Figure 2. Proportion of utterances coded as collaborative, by utterance type. N indicates the total raw count of utterances of each type. The bar corresponding to utterances meeting the criteria for collaborative metacognition is marked with an asterisk.

Figure 3. Proportion of each utterance type: (a) preceded by; and (b) followed by transactive talk. N indicates the total raw count of utterances of each type. Utterances meeting the criteria for collaborative metacognition are marked with an asterisk.

To test whether the proportion of talk considered collaborative differed between utterance types, we conducted chi-square tests. For collaborative criteria based on both the transactive nature of the preceding and following utterances, chi-squared tests showed that this proportion was not independent of utterance type (for preceding utterances, χ² (4, N = 3196) = 253.83, p < 0.001; for following utterances, χ² (4, N = 3196) = 292.38, p < 0.001; df = 4, N = 3196). We were particularly interested in whether metacognitive utterances were more likely to be collaborative than cognitive utterances, and performed additional chi-squared tests, limiting analysis to these two utterance categories. These tests also showed a significant difference in the proportion of metacognitive utterances meeting the collaborative criteria relative to the proportion of cognitive utterances meeting the criteria (for preceding utterances, χ² (1, N = 1206) = 24.93, p < 0.001; for following utterances, χ² (1, N = 1206) = 15.89, p < 0.001). In summary, a higher proportion of metacognitive utterances was collaborative (either because they were preceded by or followed by transactive talk) than other utterance types, and the difference between the proportion of metacognitive collaborative and cognitive collaborative utterances was statistically significant.

How might we operationalise collaborative metacognition in order to understand the reciprocal collaborative interaction between learners?

§ Tasks to perform:
a: In the text on collaborative metacognition, translate this sentence into Spanish: "To test whether the proportion of talk considered collaborative differed between utterance types, we conducted chi-square tests."
b: According to the text on collaborative metacognition, why did the authors run additional chi-squared tests limited to only two utterance categories? Answer in one to three sentences.
c: Pick up the text on collaborative metacognition after its final question and continue it.

§ Available data:
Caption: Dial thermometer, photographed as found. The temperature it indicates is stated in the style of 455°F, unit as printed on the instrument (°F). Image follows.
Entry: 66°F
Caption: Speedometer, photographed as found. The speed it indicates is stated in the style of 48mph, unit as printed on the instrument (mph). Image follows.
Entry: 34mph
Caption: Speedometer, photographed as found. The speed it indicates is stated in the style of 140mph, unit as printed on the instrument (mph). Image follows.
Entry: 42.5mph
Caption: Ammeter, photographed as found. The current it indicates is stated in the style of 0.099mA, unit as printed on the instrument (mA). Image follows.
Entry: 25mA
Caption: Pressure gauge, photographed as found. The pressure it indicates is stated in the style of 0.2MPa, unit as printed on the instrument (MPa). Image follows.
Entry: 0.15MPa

* * *

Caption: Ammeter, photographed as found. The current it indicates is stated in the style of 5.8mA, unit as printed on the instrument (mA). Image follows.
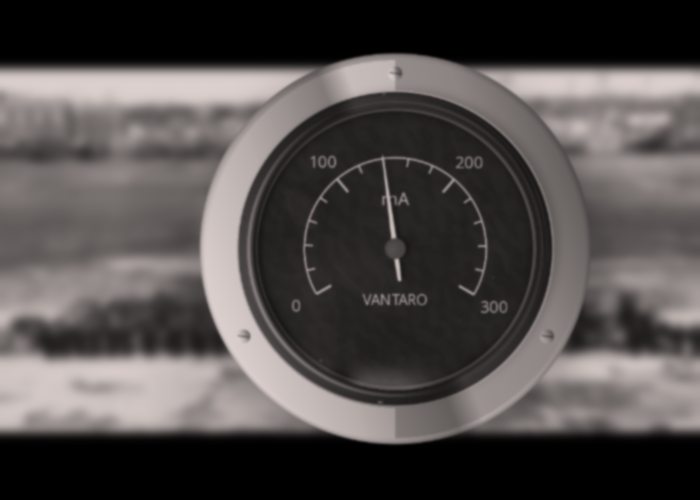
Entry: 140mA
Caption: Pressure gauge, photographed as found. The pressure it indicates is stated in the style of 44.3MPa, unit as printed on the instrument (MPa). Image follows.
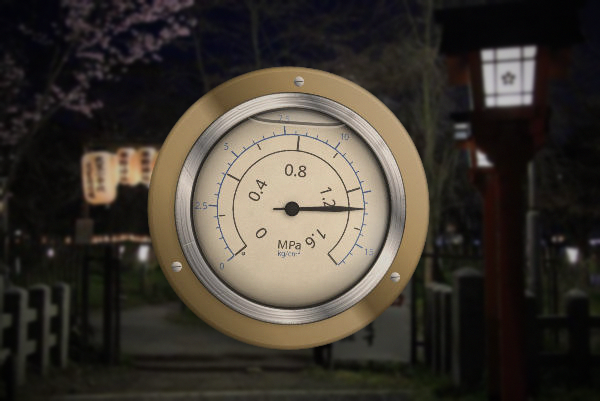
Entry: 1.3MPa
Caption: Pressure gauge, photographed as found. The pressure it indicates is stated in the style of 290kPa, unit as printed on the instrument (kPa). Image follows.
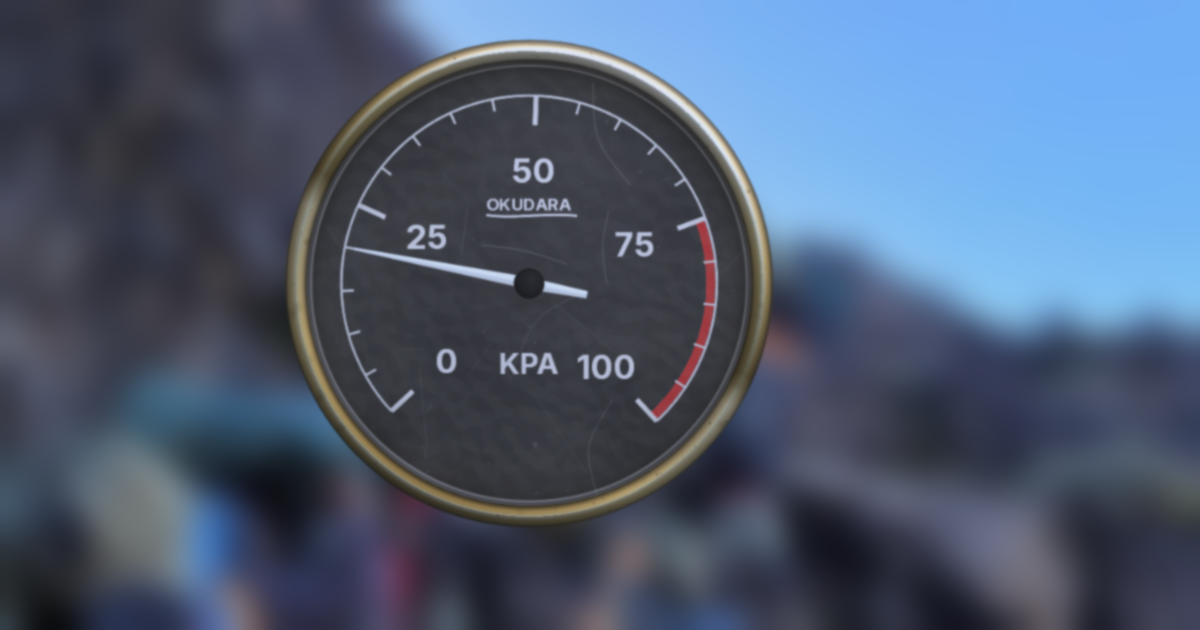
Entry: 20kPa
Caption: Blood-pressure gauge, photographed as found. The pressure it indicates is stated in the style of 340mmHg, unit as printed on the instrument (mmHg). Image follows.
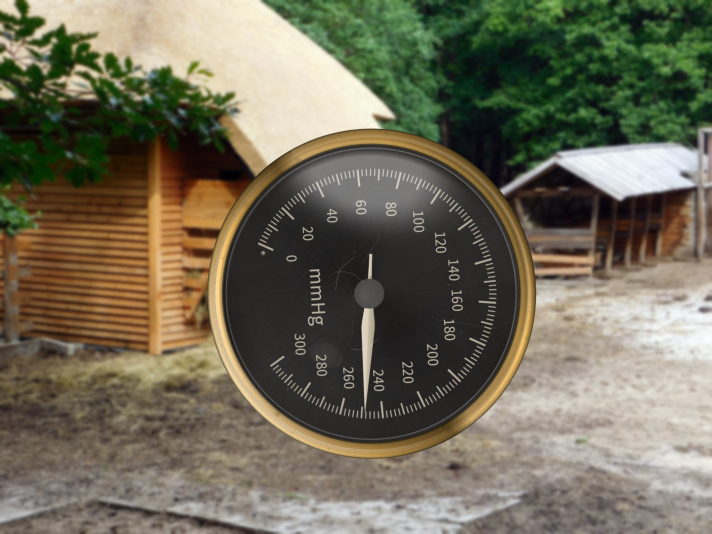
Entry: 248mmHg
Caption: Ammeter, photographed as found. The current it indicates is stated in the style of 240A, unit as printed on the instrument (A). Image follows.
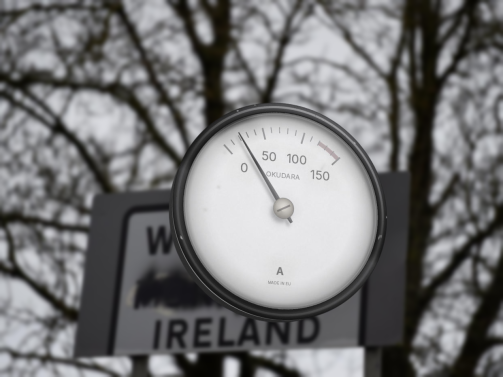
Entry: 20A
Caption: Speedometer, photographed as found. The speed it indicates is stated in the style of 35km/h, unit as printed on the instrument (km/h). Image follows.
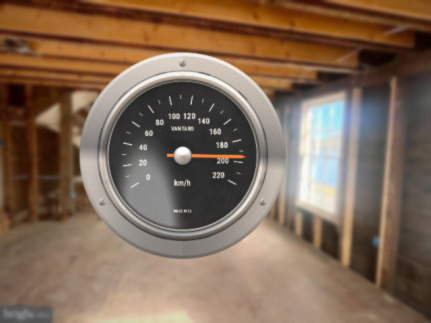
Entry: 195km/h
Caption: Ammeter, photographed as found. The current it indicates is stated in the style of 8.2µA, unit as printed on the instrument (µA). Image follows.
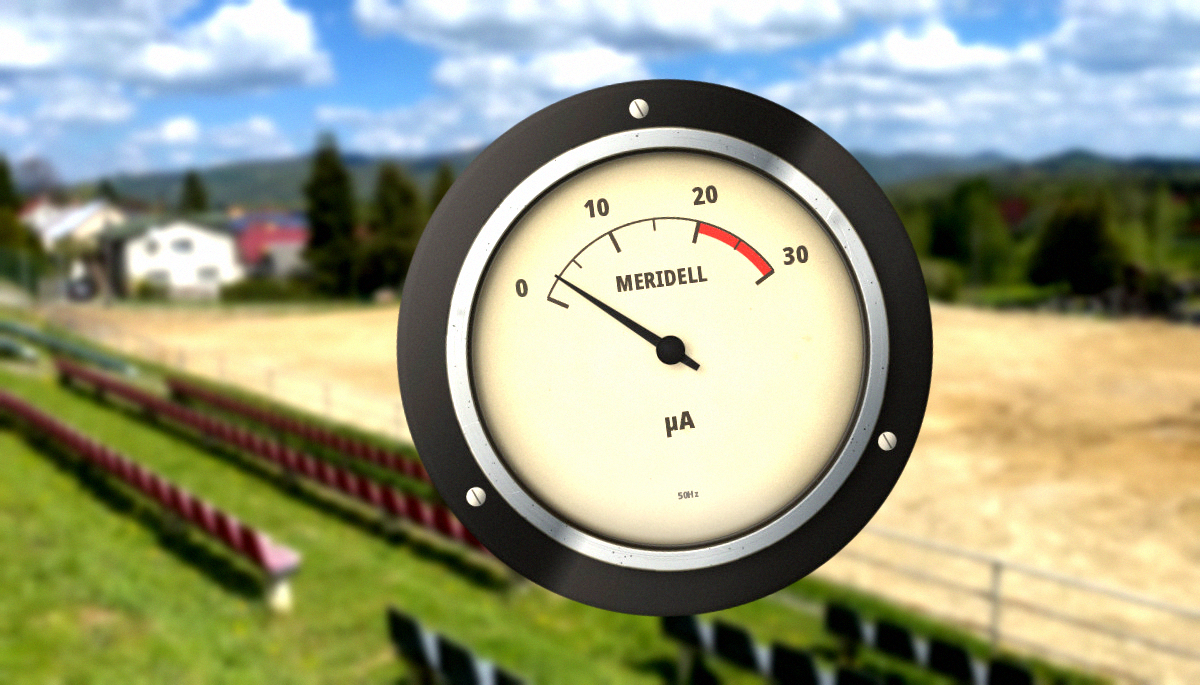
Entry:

==

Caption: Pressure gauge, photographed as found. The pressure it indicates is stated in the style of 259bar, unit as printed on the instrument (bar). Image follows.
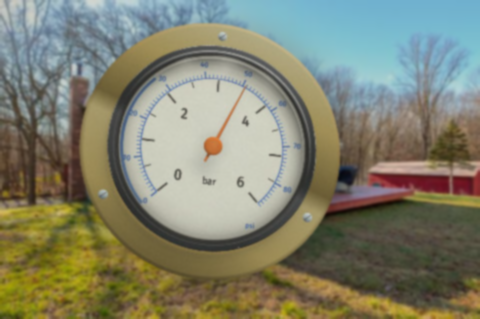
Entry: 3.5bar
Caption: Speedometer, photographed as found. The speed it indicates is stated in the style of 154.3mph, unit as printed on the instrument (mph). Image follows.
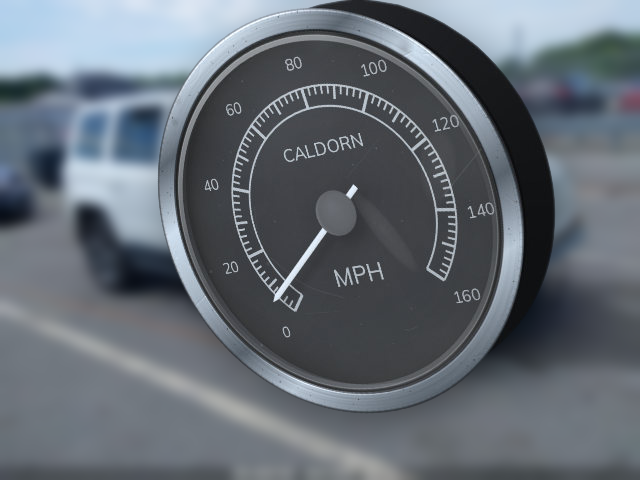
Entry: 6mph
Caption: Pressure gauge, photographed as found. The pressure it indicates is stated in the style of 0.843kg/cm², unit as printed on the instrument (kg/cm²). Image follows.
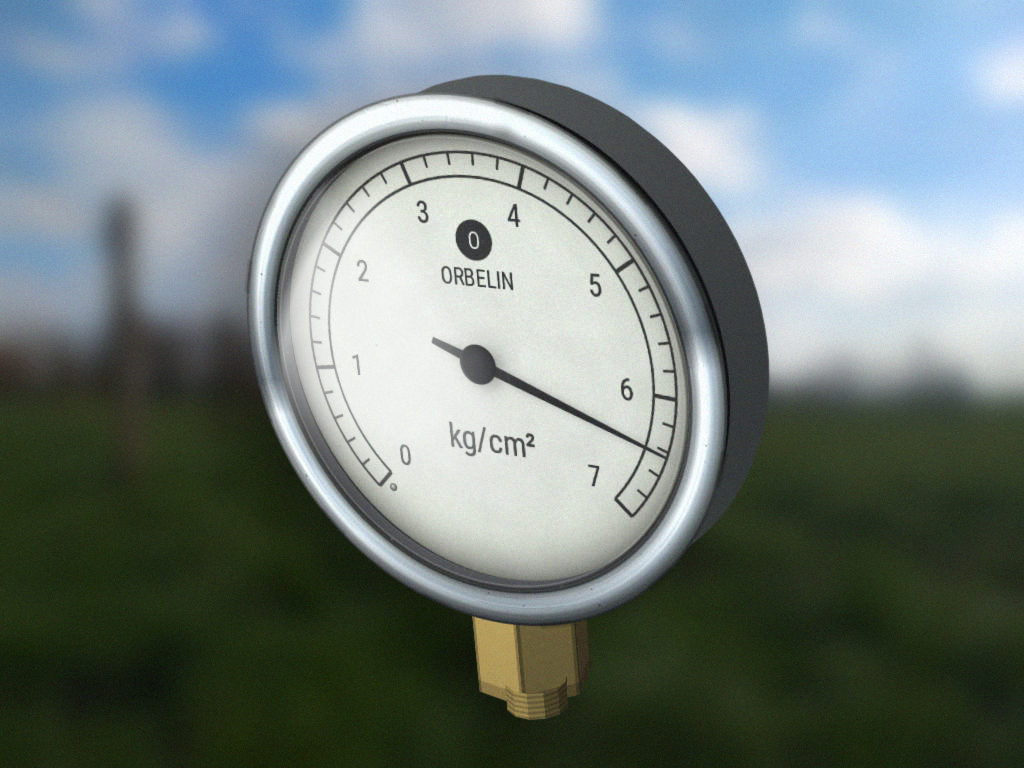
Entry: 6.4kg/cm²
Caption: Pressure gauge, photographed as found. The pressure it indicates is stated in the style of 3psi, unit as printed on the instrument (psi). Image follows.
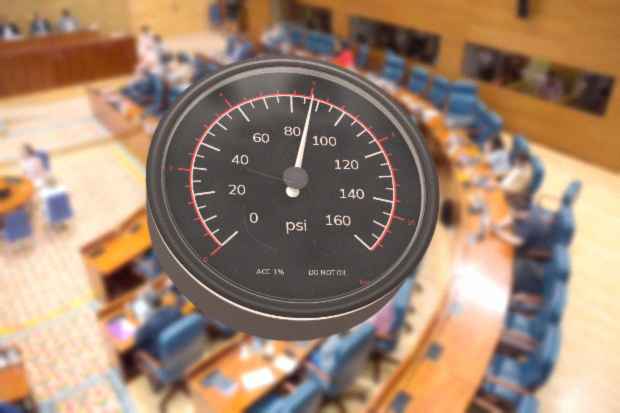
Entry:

§ Task-by-task answers:
a: Para comprobar si la proporción del habla considerada colaborativa difería entre los tipos de enunciados, realizamos pruebas de chi cuadrado.

b: The authors were particularly interested in whether metacognitive utterances were more likely to be collaborative than cognitive utterances. To examine that comparison, they ran further chi-squared tests restricted to those two categories.

c:
Overall, our results support the existence of a relationship between collaborative and metacognitive talk displayed during problem-solving. Firstly, metacognitive talk was more likely to meet the criteria for collaboration than any other type of talk (because it was preceded by or followed by transactive talk, or both; Figures 2 and 3). Secondly, when the preceding talk was transactive, the subsequent talk was more likely to be metacognitive compared to when the preceding talk was non-transactive (Figure 1). We therefore suggest that a conceptual understanding of collaborative metacognition should acknowledge this. Given the sample size, it is hard to know whether this relationship generalises. Nonetheless, our findings provide a protocol for further developing this work in order to produce generalisable findings and to more fully understand the nature of this relationship.

As illustrated in Figure 4, we propose that the term collaborative metacognition can be defined as:

Collaborative metacognition is metacognition which can be identified as having contributed to, or arisen as a result of, group processes (or collaborative talk).

Figure 4. Proposed conceptualisation of collaborative metacognition.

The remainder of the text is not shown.